In a post on his social media page, Trump stated: “With this TRUTH, I put all Countries with Digital Taxes, Legislation, Rules, or Regulations, on notice that unless these discriminatory actions are removed, I, as President of the United States, will impose substantial additional Tariffs on that Country’s Exports to the U.S.A., and institute Export restrictions on our Highly Protected Technology and Chips.”

Trump argues that DSTs are designed to harm American technology firms, while allowing Chinese competitors to avoid similar treatment. His position revives an old fault line between Washington and its allies. 

During his first term, he had also threatened countries such as Canada and France with tariffs for pursuing similar tax regimes. In February this year, he ordered U.S. trade officials to reopen investigations into countries levying DSTs against U.S. tech giants.

Over 20 nations, including France, Spain, Italy, India, Kenya, and the United Kingdom, have introduced DSTs ranging between 2% and 7.5% of gross revenue from digital advertising, marketplaces, and user data monetisation. These policies primarily affect firms such as Google, Meta, Apple, and Amazon, which dominate the global digital economy.

While proponents argue that DSTs ensure fair taxation of multinational platforms profiting from their markets, the U.S. government sees them as discriminatory. Officials believe they tilt the playing field against American companies while giving an advantage to rivals, particularly those from China.

Beyond DSTs, the United States has grown more wary of the European Union’s landmark digital regulations, the Digital Services Act (DSA) and the Digital Markets Act (DMA). The DSA, enforced in 2024, compels platforms to remove illegal content, boost transparency, and share data with regulators. 

The DMA aims to curb anti-competitive behaviour by major “gatekeepers” such as Google and Apple, forcing them to open up their platforms and reduce self-preferencing.

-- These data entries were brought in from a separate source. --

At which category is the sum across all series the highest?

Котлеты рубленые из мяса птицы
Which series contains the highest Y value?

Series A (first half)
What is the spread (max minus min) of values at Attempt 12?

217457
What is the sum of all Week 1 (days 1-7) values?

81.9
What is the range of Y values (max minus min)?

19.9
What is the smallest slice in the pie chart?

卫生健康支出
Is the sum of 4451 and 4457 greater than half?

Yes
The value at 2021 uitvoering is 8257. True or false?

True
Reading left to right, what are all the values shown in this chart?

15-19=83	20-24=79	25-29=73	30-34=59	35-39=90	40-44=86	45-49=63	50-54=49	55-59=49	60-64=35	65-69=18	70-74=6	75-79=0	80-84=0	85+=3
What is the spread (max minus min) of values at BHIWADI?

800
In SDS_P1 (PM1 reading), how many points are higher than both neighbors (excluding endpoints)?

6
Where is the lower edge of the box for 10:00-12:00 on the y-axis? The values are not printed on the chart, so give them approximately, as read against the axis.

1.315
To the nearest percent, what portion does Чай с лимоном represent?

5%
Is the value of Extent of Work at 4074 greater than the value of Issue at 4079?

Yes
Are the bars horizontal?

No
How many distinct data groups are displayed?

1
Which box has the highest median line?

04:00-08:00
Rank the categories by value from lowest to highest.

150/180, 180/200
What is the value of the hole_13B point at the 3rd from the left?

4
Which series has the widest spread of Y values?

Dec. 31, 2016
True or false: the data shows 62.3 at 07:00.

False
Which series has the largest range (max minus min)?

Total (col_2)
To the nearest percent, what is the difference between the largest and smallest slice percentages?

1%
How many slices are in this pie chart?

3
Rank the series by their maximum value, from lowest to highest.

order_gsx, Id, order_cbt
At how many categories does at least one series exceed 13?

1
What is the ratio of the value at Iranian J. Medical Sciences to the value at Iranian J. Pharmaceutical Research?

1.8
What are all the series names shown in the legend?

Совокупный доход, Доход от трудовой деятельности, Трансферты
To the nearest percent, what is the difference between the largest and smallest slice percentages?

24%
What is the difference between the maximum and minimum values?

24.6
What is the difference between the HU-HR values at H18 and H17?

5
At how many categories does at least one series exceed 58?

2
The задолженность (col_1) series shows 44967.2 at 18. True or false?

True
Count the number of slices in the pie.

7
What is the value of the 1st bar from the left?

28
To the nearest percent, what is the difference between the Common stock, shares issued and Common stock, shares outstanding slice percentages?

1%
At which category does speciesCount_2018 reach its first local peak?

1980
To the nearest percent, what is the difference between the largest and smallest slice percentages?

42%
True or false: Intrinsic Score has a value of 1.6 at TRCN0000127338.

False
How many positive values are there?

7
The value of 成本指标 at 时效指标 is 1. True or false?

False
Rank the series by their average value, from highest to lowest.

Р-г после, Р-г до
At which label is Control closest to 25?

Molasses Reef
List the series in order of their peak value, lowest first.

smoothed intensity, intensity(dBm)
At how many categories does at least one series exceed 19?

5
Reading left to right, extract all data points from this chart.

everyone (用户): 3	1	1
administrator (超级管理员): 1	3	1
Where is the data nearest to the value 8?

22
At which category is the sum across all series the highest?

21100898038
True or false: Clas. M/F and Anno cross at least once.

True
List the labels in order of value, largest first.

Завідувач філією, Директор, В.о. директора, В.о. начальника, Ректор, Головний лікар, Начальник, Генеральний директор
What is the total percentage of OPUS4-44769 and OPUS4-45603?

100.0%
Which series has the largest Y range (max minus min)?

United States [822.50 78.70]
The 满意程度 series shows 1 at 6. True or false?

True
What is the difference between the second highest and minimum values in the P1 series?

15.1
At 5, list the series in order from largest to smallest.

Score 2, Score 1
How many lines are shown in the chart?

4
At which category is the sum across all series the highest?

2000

Washington interprets these moves as non-tariff trade barriers. Reports state that Trump’s team has even considered sanctions on EU officials responsible for enforcing the laws, a step that could further strain the $1.7 trillion transatlantic trade relationship.

Trump’s latest warning goes beyond tariffs as he also threatened to restrict exports of advanced semiconductors and artificial intelligence chips, a measure that could disrupt supply chains worldwide. Companies like Nvidia, which play a central role in AI development, could be caught in the crossfire.

The U.S. and EU conduct more than $4.2 billion in trade daily, and a recent agreement capped U.S. tariffs on most European goods at 15%. Introducing new tariffs or export controls would escalate tensions and risk retaliation from allies.

Efforts to resolve the tax dispute at the multilateral level have also faltered. The OECD has been pushing for a global framework to replace DSTs with a uniform system for taxing multinational profits. However, the U.S. remains resistant, fearing it would lose its own taxation rights under the proposed arrangement.

With both sides unwilling to compromise, the digital tax fight appears set to intensify. Trump’s latest threat raises the prospect of a trade confrontation both with rivals, and with long-standing allies who see DSTs as a matter of fairness in the digital economy.